Audience members listen to speakers during the special School Board meeting. (photo/Cindy Hadish)
Stoffer Hunter noted that the Harrison architecture is of the same structural integrity and classic architectural beauty as the Veterans Memorial Building, the Paramount Theatre and Theatre Cedar Rapids, among other historic buildings in Cedar Rapids.
“It will be terribly missed and never forgotten if it is destroyed,” he said.
Two speakers mentioned that the Northwest Recreation Center, built by the city next to Harrison, was intended to be used by Harrison students, but has not in recent years.
“To me, it doesn’t make economic sense. It doesn’t make cultural sense,” said Larry Hagerman of Cedar Rapids, who attended Harrison.
Stacie Johnson, who is challenging Tominsky for a seat on the school board, noted that the School District had paid $500,000 toward building the recreation center to look similar to Harrison, and before the amount was even paid off, the school stopped using the gyms in the rec center.

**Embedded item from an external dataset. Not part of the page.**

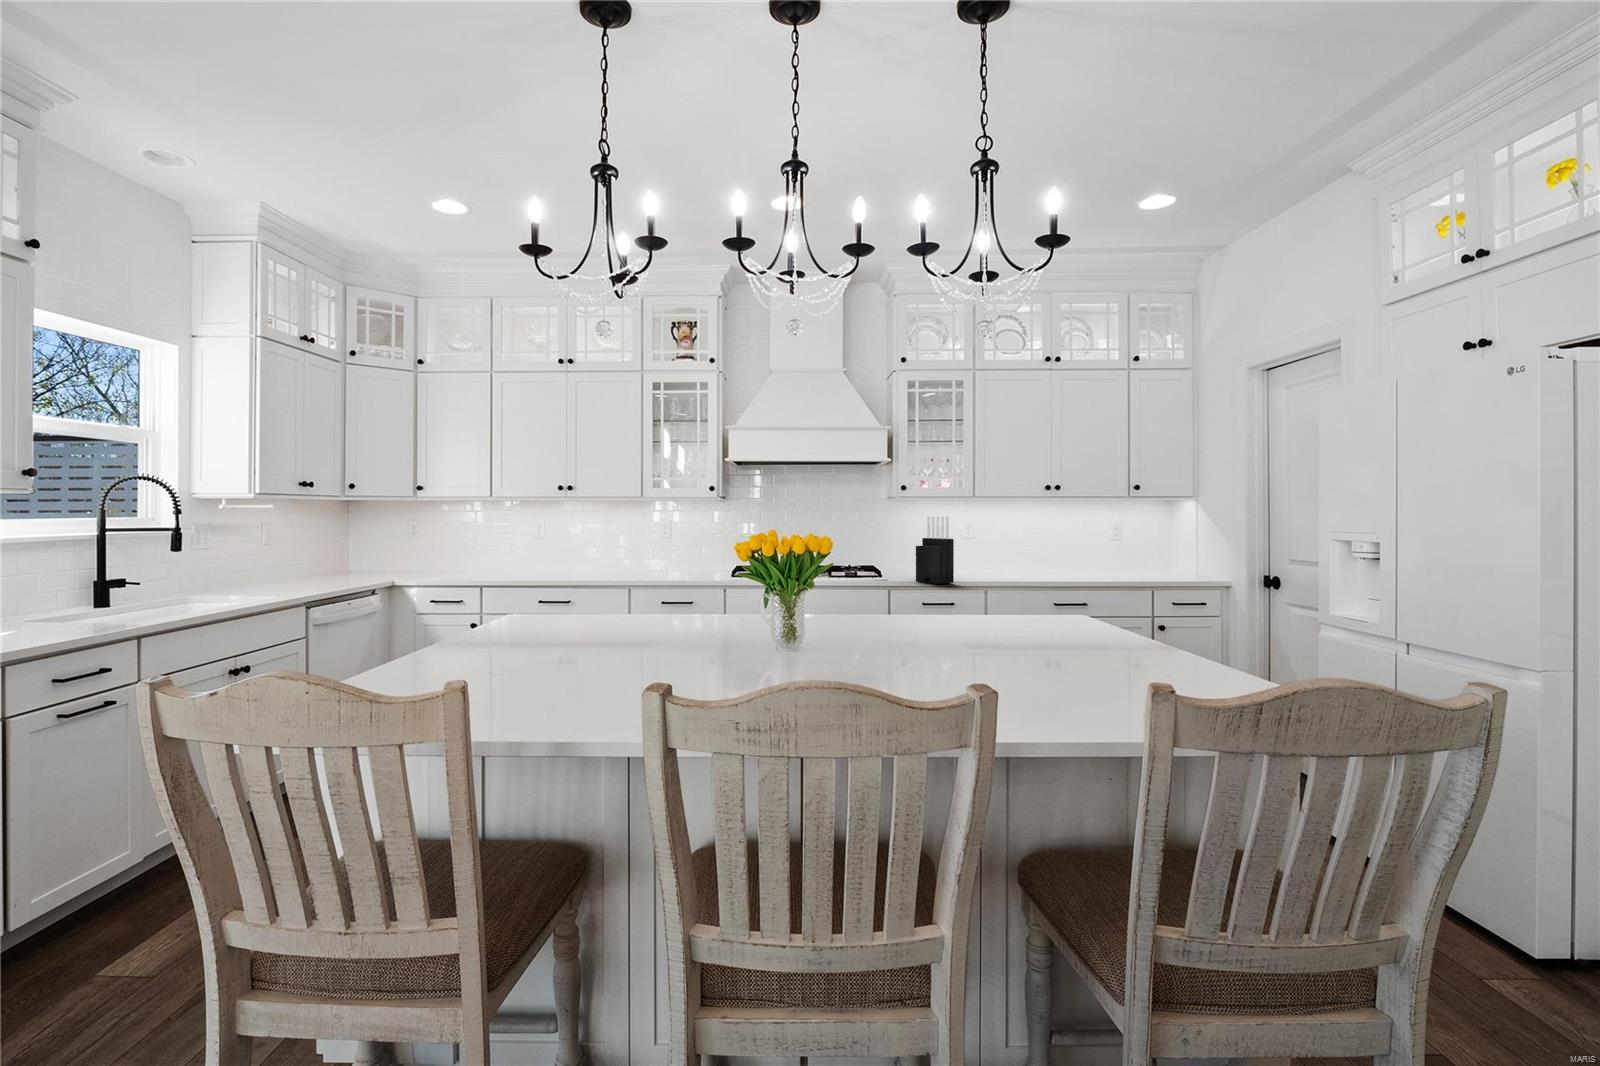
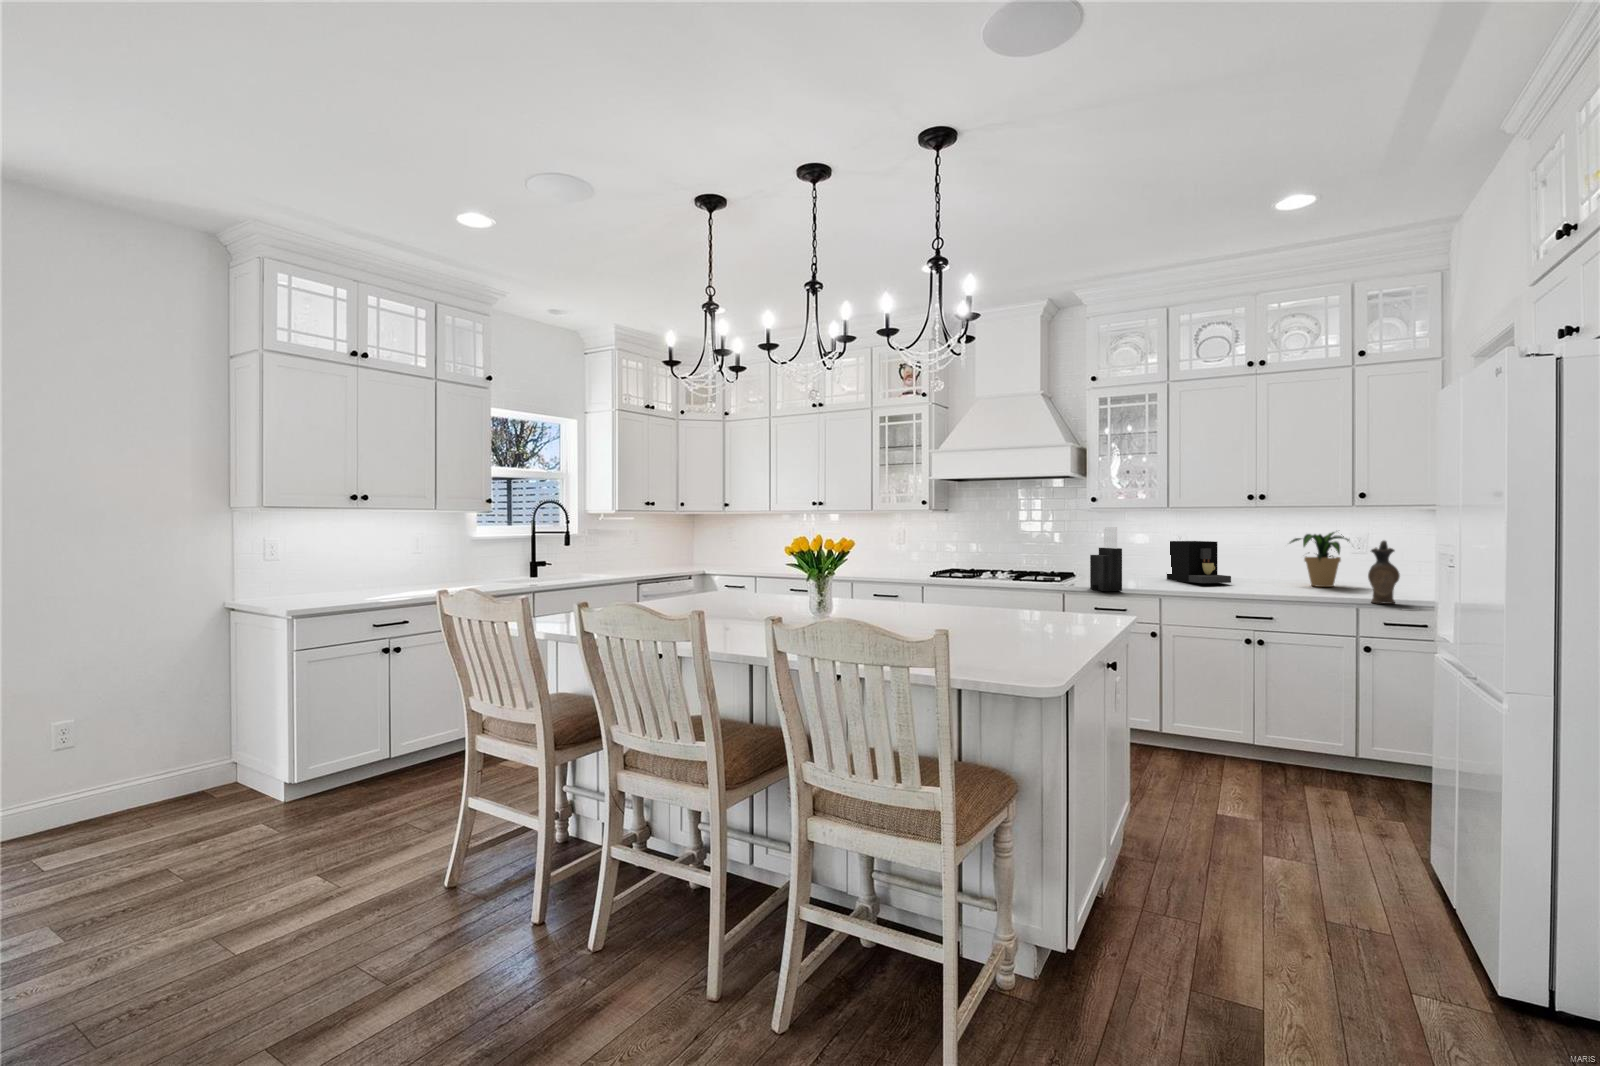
potted plant: none [1055,519,1108,570] -> present [1290,532,1349,587]
ceramic pitcher: none [1157,528,1184,584] -> present [1368,541,1400,604]
coffee maker: none [954,529,1019,571] -> present [1167,541,1231,583]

Donald Tyne of Cedar Rapids said demolishing Harrison would “take away the history and the soul of the Northwest Neighborhood.”
Save CR Heritage submitted a letter to the School Board prior to the meeting, detailing the historic significance of Harrison and noting that the building qualifies for grants, and potentially, historic tax credits that could save taxpayers money, compared to the costs of demolition and new construction.
“While the documents detail the historical significance of Harrison, that isn’t the end of the story, as the architect’s report and committee’s recommendation demonstrate Harrison can serve students for generations to come, and keeping the building in use as a school combines the best of both worlds,” the letter from Save CR Heritage stated. “Updating the school and building an addition, as recommended by the task force, would use local labor, keep our taxpayer dollars circulating locally and serve as an incredibly positive piece of news.”
Rather than providing taxpayers savings, however, Tominsky suggested that the School District pay for moving the school, which, given the solid brick structure, could cost millions of dollars.
The meeting was scheduled after more than 500 petition signatures of Cedar Rapids Community School District residents were submitted, which required the request to be included on the agenda of the next regular agenda, or within 30 days. The School Board opted to schedule a special meeting.